第七章 置き去りの心 (3)
深夜、雨が上がって間もない都督府の庭に北都軍が跪いていた。
彼らの前方には、ハクランらに襲われた時とは異なる衣装に着替えたカンエイが座っている。その両脇を囲むように数十人の配下を従えて。配下の者たちは皆、厳重に武装したままの格好であることから燕との国境莱山から急ぎ駆け戻ったことが窺える。
「逆賊は陣営が寝静まるのを見計らい、雷雨に紛れてここへ戻った。おそらく莱山へ向かう前から計画していたのだろう。雨は予想外……いや、ヤツらにとって好都合だったのかもしれんな」
カンエイが怒りに満ちた目で見つめる先、北都軍の最前列にはカクヒが頭を垂れた。カクヒの後に控える北都軍も皆、彼に続いて頭を下げる。
彼らを見据え、カンエイは大きく息を吸い込んで肩を揺らした。
「逆賊はお前たちの中の若い兵共だ、お前たちも当然企てを知っていたのだろう?」
「いいえ、申し訳ありません。我らは何も存じ上げず……本当に北都の若者たちが企てたとは俄には信じ難く……」
「信じられないだと? 私がこの目で見たのだ、私が見間違えたというのか? それとも嘘をついていると言いたいのか!」
地に額がつくほど深々と頭を下げるカクヒに向かって、語気を荒立ててカンエイは立ち上がった。背後に控える部下を振り返る。

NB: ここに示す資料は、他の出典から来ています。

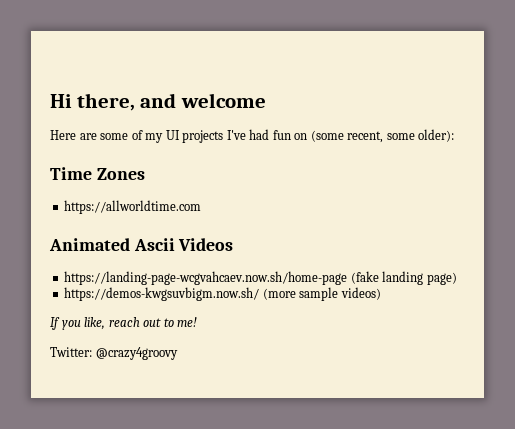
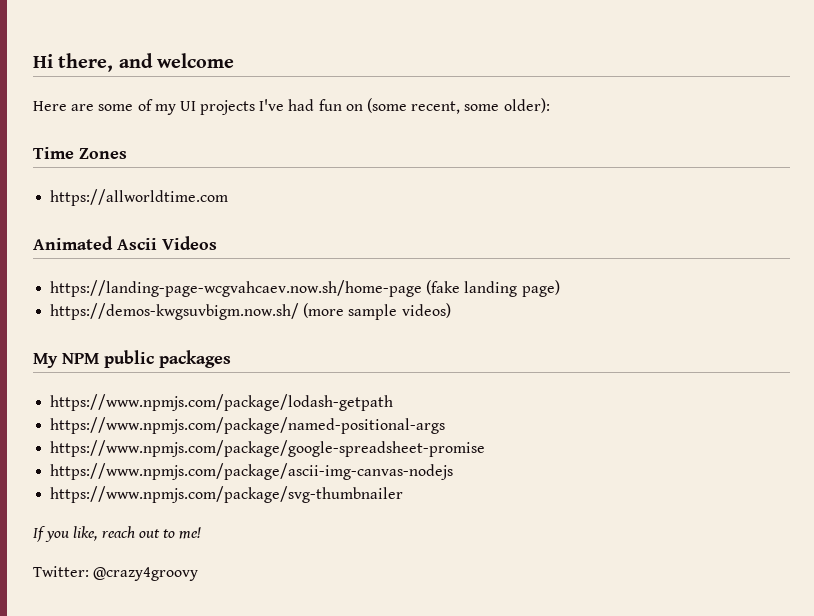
(381, 293) none -> [33,350,231,368] [50,394,394,411] [50,417,446,434] [50,440,486,457] [50,463,454,480] [50,486,404,503] // My NPM public packages // https://www.npmjs.com/package/lodash-getpath // https://www.npmjs.com/package/named-positional-args // https://www.npmjs.com/package/google-spreadsheet-promise // https://www.npmjs.com/package/ascii-img-canvas-nodejs // https://www.npmjs.com/package/svg-thumbnailer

すると並んだ部下の間から、男が突き出された。年はハクランと変わらないぐらいの若い士官。肩を小刻みに震わせて、明らかに怯えている。
彼を一目見たカクヒは唇を噛み、僅かに目を逸らした。彼が北都軍の一員であることは間違いない。
「この男は、北都軍の者に間違いないか?」
「はい、間違いありません」
僅かな動揺を抑えながら、カクヒは静かに答えた。
「陣営から逸れ、莱山の中に潜んでいたところを確保した。あの豪雨で仲間から逸れたのか、逆賊に加担するのが怖くなって自ら身を隠していたのか……そこまでは分からんが、私にすべて話してくれた」
北都軍の若い兵はカンエイに肩を叩かれ、大きく体を震わせる。
彼を見つめるカクヒは思った。カンエイに保護された理由はどうであれ、彼が裏切りではなく事前に自分に知らせてくれれば何かが変わっていたのかもしれないと。